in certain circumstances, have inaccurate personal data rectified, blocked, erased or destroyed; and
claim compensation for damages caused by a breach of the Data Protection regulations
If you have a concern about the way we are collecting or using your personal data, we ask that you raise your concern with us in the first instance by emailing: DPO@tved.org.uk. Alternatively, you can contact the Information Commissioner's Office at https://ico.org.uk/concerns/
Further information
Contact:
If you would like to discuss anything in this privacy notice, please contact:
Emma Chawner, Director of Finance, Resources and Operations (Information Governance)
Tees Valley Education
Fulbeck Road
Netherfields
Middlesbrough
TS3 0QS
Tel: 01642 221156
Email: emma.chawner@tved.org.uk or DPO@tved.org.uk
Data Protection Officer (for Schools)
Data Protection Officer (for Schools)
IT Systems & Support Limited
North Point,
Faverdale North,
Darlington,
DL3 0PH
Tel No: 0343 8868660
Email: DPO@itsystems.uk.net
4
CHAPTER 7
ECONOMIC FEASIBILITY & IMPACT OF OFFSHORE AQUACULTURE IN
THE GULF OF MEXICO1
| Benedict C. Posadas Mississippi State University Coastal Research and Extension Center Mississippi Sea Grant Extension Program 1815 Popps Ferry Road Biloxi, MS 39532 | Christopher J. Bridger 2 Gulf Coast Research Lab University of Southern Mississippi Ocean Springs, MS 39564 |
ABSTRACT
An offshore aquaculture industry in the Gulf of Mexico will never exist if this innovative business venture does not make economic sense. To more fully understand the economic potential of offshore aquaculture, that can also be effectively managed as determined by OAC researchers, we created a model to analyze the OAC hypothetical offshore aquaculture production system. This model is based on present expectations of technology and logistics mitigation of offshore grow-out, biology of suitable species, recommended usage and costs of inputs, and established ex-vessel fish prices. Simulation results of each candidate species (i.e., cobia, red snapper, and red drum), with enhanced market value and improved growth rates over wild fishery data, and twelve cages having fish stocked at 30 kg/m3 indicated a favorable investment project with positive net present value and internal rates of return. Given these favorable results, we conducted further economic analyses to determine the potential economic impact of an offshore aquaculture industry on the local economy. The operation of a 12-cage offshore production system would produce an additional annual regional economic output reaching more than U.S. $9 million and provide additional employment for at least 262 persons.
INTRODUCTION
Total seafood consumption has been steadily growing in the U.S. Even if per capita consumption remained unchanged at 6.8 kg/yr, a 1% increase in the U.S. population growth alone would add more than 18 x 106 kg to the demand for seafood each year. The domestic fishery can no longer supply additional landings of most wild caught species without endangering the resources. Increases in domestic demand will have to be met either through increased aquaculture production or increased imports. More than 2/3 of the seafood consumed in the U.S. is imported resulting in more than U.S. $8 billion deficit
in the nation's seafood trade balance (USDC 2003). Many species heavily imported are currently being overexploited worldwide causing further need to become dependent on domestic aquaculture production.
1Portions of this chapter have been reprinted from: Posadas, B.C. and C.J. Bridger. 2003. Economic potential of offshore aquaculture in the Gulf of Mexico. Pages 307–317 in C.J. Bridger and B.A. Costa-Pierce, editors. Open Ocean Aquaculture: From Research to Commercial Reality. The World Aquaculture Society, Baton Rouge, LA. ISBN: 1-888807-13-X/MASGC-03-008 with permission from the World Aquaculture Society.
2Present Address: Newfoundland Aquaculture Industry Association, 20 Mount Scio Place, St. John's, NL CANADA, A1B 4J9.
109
########################################
• [What the task requires]
Find the lines above that contain the word "Posadas" and copy each one.

• [Answer]
| Benedict C. Posadas Mississippi State University Coastal Research and Extension Center Mississippi Sea Grant Extension Program 1815 Popps Ferry Road Biloxi, MS 39532 | Christopher J. Bridger 2 Gulf Coast Research Lab University of Southern Mississippi Ocean Springs, MS 39564 |
1Portions of this chapter have been reprinted from: Posadas, B.C. and C.J. Bridger. 2003. Economic potential of offshore aquaculture in the Gulf of Mexico. Pages 307–317 in C.J. Bridger and B.A. Costa-Pierce, editors. Open Ocean Aquaculture: From Research to Commercial Reality. The World Aquaculture Society, Baton Rouge, LA. ISBN: 1-888807-13-X/MASGC-03-008 with permission from the World Aquaculture Society.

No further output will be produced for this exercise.